# [Фрагмент страницы]
──────────────────────────────
Практически в любых прелюбодействах – согласно народному воззрению – виноватой должна была считаться женщина. Один из информаторов Тенишевского бюро по Ярославской губернии так объяснил это: «На вопрос, почему он простил своего брата (домогавшегося жены шурина. – Н. П.), крестьянин ответил: „Брат мой не виноват, женщина всякого парня может соблазнить, как Ева соблазнила Адама, так и жена моя соблазнила моего брата“»[1243]. В сущности, этим взглядом объяснялась и мотивация позорящих наказаний для женщин: «Надо б с лица земли стереть или сделать такое наказание, чтобы и другие боялись, не попускали на распутство, соблазн на весь мир…» – комментировали жестокость кары соседи нарушивших запрет[1244].
Самые детализированные описания ритуалов опозорения оставили очевидцы их, проживавшие в Юго-Западных и Центральных районах России в середине XIX века. Рассказы о них заставляют сделать вывод о том, что инициаторами унизительных действ выступали те, кто вначале хотел получить денежную компенсацию за свое «знание», а когда шантаж не удавался – устраивали издевательство над женщинами (как правило, одинокими – оставленными надолго ушедшими в отход супругами и вдовами). Их, с одной стороны, некому было защитить (ни мужа, ни родных, ни родителей), с другой – они были бедны настолько, что не могли откупиться.
А богатых, защищенных недалеко живущими родными, никто позорить бы не решился. Заковывали в железо и «вязали столбу на несколько дней», водили обнаженных «с музыкой», с венками из «будяков» (репьев) на головах, по пути избивая, засыпая глаза придорожным песком, заставляя танцевать или целовать измазанные дегтем ворота, – только тех, кто был бесправен, беспомощен и бессловесен[1245]. Причем «особо отличались» во время ритуала опозорения – гиканьем, криками, оскорблениями, бросанием камней в падшую женщину – дети, подростки, но главным образом – женщины-соседки[1246].
──────────────────────────────
Сохраненные записи данных
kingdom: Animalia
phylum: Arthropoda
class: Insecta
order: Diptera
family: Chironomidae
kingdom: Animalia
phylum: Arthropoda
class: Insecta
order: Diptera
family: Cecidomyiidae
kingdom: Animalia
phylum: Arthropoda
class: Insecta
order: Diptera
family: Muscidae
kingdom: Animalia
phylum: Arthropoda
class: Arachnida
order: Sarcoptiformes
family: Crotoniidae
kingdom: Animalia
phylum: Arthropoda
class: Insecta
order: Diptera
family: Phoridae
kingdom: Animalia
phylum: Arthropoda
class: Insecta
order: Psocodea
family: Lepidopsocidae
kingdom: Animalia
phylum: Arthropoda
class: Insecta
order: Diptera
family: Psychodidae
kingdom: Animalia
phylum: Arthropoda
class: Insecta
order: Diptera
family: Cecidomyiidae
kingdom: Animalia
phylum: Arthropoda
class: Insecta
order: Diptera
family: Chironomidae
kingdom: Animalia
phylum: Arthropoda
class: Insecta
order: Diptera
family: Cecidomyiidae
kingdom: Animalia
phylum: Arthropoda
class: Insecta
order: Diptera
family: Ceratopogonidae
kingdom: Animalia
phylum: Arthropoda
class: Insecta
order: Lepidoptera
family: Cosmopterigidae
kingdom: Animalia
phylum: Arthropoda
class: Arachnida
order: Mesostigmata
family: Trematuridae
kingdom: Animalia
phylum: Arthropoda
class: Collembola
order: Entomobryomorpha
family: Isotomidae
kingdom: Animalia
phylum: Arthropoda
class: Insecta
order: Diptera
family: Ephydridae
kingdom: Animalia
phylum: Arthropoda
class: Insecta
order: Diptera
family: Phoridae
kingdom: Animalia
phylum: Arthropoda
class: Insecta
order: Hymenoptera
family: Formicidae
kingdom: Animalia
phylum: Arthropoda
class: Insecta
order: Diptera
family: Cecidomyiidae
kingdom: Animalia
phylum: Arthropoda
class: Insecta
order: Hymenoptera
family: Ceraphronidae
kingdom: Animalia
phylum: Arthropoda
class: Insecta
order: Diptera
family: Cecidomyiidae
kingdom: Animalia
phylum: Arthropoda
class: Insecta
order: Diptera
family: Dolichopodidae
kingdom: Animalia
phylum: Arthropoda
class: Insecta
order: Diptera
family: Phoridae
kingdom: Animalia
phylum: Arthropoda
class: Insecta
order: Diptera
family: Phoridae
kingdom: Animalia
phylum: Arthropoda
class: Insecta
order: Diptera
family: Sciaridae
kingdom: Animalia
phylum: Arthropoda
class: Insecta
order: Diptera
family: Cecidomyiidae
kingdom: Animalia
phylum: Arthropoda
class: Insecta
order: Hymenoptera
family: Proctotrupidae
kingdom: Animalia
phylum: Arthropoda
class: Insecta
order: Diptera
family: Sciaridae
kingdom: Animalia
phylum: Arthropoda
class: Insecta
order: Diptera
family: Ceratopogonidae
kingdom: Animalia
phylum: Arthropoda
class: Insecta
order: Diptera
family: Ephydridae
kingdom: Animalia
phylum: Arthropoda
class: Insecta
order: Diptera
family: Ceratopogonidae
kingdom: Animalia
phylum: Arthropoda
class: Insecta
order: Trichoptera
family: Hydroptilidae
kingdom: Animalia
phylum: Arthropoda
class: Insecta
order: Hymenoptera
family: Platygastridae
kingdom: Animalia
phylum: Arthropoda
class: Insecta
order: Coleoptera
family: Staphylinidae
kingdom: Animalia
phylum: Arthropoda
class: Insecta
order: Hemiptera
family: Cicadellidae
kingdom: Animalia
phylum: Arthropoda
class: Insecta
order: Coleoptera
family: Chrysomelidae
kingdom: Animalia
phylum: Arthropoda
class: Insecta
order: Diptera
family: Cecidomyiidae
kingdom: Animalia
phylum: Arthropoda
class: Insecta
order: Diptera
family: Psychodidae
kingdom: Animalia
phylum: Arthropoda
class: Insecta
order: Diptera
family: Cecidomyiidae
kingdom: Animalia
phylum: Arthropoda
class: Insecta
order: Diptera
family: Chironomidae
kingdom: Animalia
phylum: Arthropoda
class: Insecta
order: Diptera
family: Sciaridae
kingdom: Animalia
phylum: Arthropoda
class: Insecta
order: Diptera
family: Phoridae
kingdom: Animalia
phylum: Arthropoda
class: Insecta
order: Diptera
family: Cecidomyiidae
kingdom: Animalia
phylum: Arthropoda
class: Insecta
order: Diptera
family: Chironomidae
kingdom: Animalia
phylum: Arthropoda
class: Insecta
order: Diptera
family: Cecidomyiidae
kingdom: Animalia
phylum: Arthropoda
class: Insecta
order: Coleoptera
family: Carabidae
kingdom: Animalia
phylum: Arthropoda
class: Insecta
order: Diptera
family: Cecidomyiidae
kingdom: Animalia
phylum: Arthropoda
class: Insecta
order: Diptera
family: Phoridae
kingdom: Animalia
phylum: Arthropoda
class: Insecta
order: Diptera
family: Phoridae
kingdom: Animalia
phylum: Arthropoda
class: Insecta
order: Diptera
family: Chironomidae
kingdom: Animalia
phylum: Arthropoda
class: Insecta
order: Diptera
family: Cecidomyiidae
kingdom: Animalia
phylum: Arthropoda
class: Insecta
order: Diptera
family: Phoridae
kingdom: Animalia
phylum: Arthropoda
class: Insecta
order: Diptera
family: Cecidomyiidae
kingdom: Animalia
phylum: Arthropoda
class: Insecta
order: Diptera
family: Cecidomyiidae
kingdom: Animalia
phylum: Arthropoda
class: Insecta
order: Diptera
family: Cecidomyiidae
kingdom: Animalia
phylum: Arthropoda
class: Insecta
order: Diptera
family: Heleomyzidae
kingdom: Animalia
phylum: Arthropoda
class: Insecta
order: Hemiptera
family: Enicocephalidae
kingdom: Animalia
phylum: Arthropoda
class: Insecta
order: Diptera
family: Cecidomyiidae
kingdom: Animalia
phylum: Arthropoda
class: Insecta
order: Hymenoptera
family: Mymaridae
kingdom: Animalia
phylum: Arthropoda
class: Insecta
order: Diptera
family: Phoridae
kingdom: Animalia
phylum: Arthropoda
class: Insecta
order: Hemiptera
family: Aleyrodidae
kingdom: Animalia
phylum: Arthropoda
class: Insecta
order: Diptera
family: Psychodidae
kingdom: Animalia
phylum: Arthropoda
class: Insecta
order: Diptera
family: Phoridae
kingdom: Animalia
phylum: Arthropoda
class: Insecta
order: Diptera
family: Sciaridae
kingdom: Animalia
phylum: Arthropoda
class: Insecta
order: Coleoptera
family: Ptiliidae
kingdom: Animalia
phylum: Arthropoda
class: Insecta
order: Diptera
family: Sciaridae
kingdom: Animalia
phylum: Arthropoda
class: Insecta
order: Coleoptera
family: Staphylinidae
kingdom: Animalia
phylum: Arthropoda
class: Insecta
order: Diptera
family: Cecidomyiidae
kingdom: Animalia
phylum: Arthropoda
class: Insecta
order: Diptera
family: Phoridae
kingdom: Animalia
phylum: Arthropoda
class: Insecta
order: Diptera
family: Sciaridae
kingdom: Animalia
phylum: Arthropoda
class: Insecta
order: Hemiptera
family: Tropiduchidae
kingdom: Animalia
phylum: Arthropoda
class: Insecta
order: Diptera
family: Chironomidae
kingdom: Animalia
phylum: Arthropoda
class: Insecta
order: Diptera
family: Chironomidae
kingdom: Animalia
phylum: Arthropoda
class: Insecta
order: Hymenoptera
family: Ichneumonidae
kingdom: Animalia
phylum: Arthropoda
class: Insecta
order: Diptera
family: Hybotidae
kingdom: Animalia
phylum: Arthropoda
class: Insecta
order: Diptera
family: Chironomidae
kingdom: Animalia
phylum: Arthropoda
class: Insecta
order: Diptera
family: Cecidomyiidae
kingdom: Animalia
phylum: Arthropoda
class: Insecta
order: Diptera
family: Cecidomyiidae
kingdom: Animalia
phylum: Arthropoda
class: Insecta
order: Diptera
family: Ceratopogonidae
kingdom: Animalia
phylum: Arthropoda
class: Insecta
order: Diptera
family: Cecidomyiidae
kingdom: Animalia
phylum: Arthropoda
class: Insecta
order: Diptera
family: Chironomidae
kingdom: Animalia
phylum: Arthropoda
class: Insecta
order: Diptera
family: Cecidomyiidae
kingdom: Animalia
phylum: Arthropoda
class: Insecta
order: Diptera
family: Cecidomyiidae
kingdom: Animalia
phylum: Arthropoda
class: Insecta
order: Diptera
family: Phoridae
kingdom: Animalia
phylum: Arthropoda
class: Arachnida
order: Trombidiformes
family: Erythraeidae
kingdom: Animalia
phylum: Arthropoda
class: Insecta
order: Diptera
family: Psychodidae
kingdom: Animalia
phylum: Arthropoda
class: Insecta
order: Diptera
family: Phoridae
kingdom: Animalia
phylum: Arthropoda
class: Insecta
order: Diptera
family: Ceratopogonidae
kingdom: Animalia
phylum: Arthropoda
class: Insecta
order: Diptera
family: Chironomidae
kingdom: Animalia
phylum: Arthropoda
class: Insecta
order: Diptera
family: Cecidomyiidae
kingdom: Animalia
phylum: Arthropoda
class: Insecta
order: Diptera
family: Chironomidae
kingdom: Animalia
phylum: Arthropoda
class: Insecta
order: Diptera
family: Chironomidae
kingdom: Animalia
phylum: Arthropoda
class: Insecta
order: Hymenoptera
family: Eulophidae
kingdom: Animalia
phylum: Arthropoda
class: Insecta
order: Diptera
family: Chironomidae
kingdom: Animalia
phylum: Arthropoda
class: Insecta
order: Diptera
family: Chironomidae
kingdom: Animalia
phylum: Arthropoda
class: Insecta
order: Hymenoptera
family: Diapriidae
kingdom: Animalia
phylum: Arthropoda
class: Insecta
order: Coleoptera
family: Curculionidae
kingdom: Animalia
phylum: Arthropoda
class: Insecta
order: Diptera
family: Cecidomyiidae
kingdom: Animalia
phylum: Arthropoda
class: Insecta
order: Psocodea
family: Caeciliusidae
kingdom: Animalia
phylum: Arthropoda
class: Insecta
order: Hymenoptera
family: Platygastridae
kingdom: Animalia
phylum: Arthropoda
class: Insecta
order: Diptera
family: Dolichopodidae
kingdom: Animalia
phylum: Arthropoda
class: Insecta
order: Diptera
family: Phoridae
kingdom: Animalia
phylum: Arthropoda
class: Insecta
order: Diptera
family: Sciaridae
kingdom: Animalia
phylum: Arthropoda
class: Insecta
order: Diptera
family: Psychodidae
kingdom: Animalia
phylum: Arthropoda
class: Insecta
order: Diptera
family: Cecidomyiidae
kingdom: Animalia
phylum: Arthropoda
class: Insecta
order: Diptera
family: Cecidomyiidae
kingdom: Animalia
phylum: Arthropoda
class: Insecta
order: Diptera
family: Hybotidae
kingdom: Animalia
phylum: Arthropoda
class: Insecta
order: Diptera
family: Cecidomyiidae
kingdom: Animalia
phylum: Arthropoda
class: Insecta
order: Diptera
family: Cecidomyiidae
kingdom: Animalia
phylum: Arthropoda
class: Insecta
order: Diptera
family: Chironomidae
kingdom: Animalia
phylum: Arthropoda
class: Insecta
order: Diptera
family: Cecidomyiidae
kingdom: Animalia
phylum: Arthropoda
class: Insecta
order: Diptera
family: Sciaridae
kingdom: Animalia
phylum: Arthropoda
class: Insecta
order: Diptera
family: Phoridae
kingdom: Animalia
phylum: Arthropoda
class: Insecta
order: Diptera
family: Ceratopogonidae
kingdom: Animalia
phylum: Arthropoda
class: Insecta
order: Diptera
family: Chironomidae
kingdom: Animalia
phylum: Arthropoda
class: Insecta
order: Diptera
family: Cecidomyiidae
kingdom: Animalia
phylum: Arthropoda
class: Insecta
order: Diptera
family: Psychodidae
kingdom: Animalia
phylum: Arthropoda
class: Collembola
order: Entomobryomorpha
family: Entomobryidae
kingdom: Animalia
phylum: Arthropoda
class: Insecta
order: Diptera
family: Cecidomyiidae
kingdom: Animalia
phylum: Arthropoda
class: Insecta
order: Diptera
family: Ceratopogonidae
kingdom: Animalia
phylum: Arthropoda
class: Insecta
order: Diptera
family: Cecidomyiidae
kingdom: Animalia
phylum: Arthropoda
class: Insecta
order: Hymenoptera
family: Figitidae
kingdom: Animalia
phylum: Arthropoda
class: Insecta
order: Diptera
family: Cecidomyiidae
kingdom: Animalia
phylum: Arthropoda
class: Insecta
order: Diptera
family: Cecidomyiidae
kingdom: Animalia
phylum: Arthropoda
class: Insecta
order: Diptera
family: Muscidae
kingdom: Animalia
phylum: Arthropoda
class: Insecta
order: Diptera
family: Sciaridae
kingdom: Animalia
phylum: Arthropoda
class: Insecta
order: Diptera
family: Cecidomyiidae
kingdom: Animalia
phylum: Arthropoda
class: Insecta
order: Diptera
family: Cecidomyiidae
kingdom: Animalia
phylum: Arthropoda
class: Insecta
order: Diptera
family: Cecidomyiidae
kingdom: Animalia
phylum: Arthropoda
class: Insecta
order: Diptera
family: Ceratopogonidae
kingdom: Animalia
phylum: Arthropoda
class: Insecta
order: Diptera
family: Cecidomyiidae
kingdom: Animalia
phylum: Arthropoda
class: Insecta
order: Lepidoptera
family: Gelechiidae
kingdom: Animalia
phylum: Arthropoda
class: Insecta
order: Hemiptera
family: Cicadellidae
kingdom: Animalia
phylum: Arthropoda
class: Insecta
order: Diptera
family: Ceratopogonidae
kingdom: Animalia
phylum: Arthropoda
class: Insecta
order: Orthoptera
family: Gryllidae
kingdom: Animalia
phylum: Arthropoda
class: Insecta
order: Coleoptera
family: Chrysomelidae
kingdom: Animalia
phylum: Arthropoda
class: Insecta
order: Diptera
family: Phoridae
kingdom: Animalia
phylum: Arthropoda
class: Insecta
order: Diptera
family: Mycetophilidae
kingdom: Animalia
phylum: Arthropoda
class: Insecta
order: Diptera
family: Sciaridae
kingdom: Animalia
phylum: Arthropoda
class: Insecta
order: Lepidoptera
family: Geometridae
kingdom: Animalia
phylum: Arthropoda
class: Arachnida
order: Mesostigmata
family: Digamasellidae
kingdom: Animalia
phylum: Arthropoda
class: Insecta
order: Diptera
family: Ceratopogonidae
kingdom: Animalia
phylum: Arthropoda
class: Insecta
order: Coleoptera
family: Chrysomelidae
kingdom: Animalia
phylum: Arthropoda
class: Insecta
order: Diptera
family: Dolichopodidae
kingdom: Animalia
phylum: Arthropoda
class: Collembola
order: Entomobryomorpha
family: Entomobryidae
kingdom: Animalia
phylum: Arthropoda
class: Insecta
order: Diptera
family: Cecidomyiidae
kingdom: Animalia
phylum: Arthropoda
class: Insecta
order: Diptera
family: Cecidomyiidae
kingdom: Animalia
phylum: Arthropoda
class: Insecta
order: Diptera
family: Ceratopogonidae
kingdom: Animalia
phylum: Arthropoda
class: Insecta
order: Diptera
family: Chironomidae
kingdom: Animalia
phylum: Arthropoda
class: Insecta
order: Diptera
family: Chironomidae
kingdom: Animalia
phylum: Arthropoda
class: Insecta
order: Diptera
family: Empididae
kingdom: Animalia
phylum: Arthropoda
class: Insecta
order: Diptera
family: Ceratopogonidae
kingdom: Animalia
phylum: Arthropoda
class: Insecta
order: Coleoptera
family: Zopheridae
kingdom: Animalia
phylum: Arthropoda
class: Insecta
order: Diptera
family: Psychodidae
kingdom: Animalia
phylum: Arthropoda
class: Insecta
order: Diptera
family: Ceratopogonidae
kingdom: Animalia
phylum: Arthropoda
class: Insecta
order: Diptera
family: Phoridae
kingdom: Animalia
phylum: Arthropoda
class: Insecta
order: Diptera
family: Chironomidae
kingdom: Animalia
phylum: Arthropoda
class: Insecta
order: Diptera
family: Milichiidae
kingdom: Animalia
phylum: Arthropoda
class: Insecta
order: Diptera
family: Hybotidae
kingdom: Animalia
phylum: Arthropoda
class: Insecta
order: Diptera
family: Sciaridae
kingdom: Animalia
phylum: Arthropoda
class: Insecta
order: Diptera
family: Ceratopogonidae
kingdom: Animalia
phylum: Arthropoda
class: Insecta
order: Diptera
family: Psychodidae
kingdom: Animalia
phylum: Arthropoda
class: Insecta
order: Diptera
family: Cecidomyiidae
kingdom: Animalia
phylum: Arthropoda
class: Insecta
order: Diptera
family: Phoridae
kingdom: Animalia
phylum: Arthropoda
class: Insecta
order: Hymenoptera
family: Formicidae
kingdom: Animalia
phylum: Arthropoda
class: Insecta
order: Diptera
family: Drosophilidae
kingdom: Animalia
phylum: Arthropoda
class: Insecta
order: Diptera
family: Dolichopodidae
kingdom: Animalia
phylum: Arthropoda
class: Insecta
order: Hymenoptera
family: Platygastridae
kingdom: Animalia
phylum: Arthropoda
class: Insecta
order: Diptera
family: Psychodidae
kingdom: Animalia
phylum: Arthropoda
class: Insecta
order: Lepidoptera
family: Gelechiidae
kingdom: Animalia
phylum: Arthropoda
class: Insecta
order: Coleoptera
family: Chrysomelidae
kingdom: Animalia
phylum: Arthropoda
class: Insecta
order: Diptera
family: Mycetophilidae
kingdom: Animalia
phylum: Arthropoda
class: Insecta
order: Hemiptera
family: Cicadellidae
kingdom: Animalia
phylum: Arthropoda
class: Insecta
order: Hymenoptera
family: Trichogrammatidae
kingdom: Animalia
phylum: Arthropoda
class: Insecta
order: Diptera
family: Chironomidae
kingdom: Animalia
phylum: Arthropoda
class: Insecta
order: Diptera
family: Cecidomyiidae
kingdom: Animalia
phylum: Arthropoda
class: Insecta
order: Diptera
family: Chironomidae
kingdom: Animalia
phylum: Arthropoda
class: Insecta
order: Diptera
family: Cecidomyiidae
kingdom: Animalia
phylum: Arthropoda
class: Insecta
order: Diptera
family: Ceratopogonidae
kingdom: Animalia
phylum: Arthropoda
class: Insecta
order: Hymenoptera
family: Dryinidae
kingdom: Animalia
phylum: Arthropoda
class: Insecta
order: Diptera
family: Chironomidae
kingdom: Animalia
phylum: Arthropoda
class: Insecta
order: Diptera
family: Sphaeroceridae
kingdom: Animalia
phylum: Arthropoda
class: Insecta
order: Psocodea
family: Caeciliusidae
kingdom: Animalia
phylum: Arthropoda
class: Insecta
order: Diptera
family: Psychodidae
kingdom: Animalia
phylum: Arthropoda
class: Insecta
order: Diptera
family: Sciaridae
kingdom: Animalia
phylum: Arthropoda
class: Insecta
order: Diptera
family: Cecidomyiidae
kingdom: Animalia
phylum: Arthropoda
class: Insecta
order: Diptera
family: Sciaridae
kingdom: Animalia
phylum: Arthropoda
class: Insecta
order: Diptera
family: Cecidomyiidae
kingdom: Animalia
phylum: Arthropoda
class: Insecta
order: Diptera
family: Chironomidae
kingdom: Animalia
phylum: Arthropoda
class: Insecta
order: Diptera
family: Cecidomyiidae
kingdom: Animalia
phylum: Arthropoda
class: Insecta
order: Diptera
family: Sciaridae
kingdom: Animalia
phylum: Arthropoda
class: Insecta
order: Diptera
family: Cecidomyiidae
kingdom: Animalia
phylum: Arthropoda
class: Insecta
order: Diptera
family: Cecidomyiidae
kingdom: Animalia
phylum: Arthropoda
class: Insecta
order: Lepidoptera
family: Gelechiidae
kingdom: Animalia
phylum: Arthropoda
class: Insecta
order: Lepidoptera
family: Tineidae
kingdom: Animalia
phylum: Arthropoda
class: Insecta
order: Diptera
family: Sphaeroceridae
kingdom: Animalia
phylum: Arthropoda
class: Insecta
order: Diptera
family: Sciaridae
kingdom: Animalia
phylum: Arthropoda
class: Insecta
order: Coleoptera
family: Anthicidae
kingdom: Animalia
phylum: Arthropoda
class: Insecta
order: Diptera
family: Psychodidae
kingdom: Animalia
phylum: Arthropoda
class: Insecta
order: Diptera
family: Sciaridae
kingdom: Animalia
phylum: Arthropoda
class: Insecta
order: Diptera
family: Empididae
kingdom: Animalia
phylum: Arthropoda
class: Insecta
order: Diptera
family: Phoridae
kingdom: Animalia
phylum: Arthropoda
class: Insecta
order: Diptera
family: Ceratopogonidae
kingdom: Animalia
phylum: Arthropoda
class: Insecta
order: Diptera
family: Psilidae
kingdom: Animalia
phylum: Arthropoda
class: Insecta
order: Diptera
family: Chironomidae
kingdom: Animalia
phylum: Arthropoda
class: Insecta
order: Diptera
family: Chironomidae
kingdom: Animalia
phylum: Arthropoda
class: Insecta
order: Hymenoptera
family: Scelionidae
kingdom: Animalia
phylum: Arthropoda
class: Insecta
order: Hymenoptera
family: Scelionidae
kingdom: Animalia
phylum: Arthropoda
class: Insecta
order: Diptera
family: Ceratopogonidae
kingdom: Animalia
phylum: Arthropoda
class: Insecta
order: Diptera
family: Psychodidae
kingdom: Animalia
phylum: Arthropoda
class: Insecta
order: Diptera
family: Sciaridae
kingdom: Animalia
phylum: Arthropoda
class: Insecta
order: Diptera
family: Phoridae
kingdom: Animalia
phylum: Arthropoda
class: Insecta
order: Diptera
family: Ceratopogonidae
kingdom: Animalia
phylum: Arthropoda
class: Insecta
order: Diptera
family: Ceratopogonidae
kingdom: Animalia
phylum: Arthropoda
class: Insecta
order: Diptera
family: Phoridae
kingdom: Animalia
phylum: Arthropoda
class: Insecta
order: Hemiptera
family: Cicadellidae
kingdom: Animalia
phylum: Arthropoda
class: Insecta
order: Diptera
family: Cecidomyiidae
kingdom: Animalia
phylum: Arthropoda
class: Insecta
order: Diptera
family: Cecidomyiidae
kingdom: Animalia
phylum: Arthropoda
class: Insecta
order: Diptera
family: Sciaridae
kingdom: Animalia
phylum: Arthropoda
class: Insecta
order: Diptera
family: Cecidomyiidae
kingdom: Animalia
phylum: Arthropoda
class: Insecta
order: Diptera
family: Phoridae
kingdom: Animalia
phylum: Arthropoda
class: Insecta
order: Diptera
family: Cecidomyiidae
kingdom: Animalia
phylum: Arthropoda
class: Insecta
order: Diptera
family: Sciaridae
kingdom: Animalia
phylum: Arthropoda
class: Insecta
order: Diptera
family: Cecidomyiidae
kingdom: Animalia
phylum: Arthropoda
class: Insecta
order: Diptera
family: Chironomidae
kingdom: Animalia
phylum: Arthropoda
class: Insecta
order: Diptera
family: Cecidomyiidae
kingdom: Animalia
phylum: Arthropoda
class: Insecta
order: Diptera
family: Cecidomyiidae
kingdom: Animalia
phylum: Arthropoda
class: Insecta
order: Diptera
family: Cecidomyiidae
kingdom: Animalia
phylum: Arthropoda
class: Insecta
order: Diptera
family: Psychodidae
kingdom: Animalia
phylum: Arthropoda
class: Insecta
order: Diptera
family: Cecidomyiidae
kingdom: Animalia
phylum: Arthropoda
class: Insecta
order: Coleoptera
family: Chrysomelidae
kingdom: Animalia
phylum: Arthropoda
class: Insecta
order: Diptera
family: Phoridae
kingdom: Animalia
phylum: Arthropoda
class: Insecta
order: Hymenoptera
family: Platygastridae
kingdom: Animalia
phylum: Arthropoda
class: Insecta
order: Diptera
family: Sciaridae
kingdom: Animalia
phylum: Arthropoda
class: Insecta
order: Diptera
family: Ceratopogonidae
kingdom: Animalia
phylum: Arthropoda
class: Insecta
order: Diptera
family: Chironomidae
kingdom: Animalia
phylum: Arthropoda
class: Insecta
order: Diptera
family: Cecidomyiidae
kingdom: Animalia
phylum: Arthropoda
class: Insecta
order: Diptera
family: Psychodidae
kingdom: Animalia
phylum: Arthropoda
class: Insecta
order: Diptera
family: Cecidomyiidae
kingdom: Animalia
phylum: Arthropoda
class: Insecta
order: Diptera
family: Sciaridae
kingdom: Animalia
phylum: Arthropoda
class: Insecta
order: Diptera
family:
──────────────────────────────
# [Задания и упражнения]
1: Перепечатайте из текста о ритуалах опозорения женщин отрывок от слов «Практически в любых» до слов «соседи нарушивших запрет[1244].» включительно.
2: Продолжите текст о ритуалах опозорения женщин, начиная сразу после его последнего предложения.

# [Ответы по порядку]
1:
Практически в любых прелюбодействах – согласно народному воззрению – виноватой должна была считаться женщина. Один из информаторов Тенишевского бюро по Ярославской губернии так объяснил это: «На вопрос, почему он простил своего брата (домогавшегося жены шурина. – Н. П.), крестьянин ответил: „Брат мой не виноват, женщина всякого парня может соблазнить, как Ева соблазнила Адама, так и жена моя соблазнила моего брата“»[1243]. В сущности, этим взглядом объяснялась и мотивация позорящих наказаний для женщин: «Надо б с лица земли стереть или сделать такое наказание, чтобы и другие боялись, не попускали на распутство, соблазн на весь мир…» – комментировали жестокость кары соседи нарушивших запрет[1244].

2:
У казаков за супружескую измену устраивалось «зимнее купание на аркане в проруби», особенно если мужу удавалось поймать жену с «блудодейником». Кроме того, «за продерзости, чужеложество и за иные вины, связав руки и ноги, и насыпавши за рубашку полные пазухи песку, и зашивши оную или с камнем навязавши, в воду метали и топили за несоблюдение честности». Те, «у кого сердце было погорячее», прямо снимали с жены голову шашкой, вырезали шашкой из спины жены ремни (рана либо заживала, либо была смертельной). «Иные, раздев жену донага, привязывали на дворе и оставляли на съедение комарам или близ муравейника – на съедение муравьев»[1247].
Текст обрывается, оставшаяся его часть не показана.